Although this works, it’s not ideal.

So it would be nice for racket-mode to use a #lang-supplied drracket:indentation.

However, even that doesn’t seem enough: Not just a full-blown #lang, but really any library module — like sql — ought to be able to specify indent for special syntax.

So I don’t yet know a good story for rich indentation that is both complete and performant.

Conclusion

Hopefully this gives you some overview of how racket-mode works, as well as what it currently does or does not attempt to do, and why.

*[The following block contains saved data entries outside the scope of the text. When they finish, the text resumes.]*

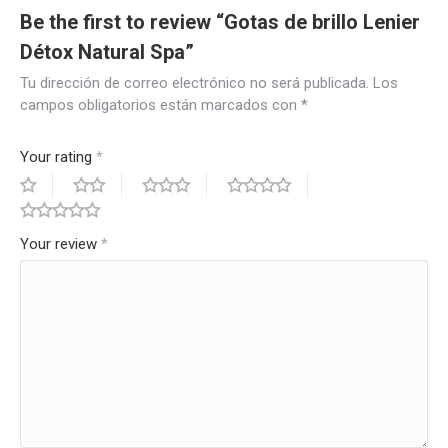
Be the first to review “Gotas de brillo Lenier
Détox Natural Spa”
Tu dirección de correo electrónico no será publicada.
Los
campos obligatorios están marcados con
*
Your rating
*
Your review
*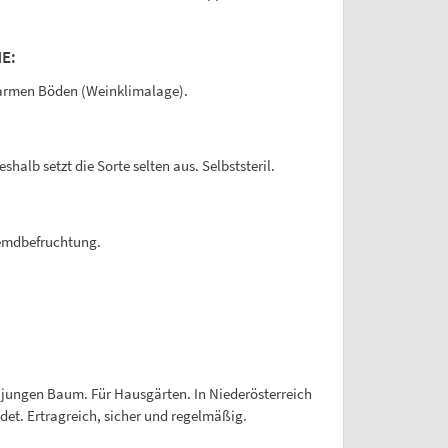
E:
warmen Böden (Weinklimalage).
halb setzt die Sorte selten aus. Selbststeril.
remdbefruchtung.
 jungen Baum. Für Hausgärten. In Niederösterreich
t. Ertragreich, sicher und regelmäßig.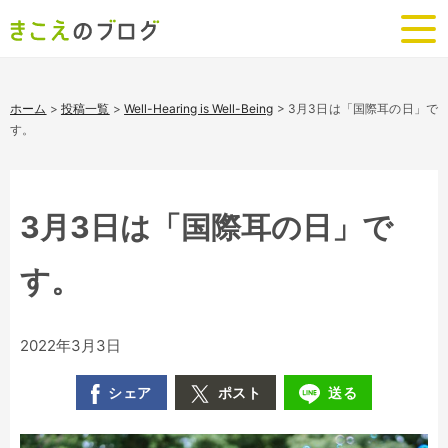
ホーム
>
投稿一覧
>
Well-Hearing is Well-Being
>
3月3日は「国際耳の日」で
す。
3月3日は「国際耳の日」で
す。
2022年3月3日
シェア
ポスト
送る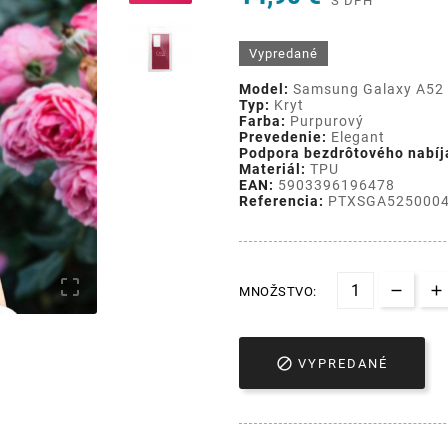
S DPH
Vypredané
Model:
Samsung Galaxy A52
Typ:
Kryt
Farba:
Purpurový
Prevedenie:
Elegant
Podpora bezdrôtového nabíj
Materiál:
TPU
EAN:
5903396196478
Referencia:
PTXSGA525000

MNOŽSTVO:

VYPREDANÉ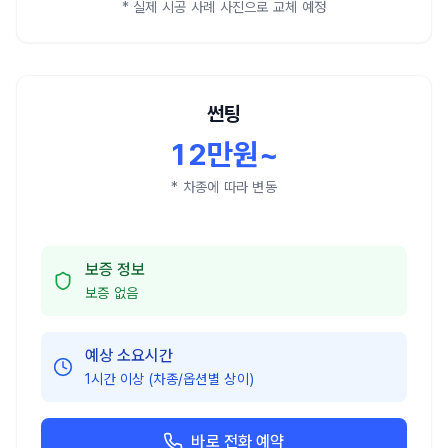
* 실제 시공 사례 사진으로 교체 예정
썬팅
12만원~
* 차종에 따라 변동
보증 정보
보증 없음
예상 소요시간
1시간 이상 (차종/옵션별 상이)
바로 전화 예약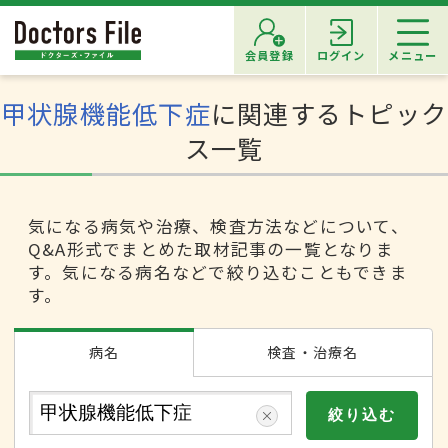
会員登録
ログイン
メニュー
甲状腺機能低下症
に関連するトピック
ス一覧
気になる病気や治療、検査方法などについて、
Q&A形式でまとめた取材記事の一覧となりま
す。気になる病名などで絞り込むこともできま
す。
病名
検査・治療名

  1. Another approach would be to split it into an Emacs package and a Racket package. This would have various pros and cons. I think the main disadvantage is that users would need both to update to stay in sync. When using CIDER for Clojure I found this a little troublesome. 

  2. Since , is reader shorthand for unquote, which is only valid inside a quasiquote, this is a clever way to distinguish a command from a valid Racket expression. 

  3. The nonce needn’t be a cryptographically secure random number, just unique; an increasing integer is fine. 

  4. “Point” is Emacs’ name for what you might call the cursor or caret. 

  5. As far as I can tell, the convention is that function applications should be indented consistently — only macro invocations might use custom indent.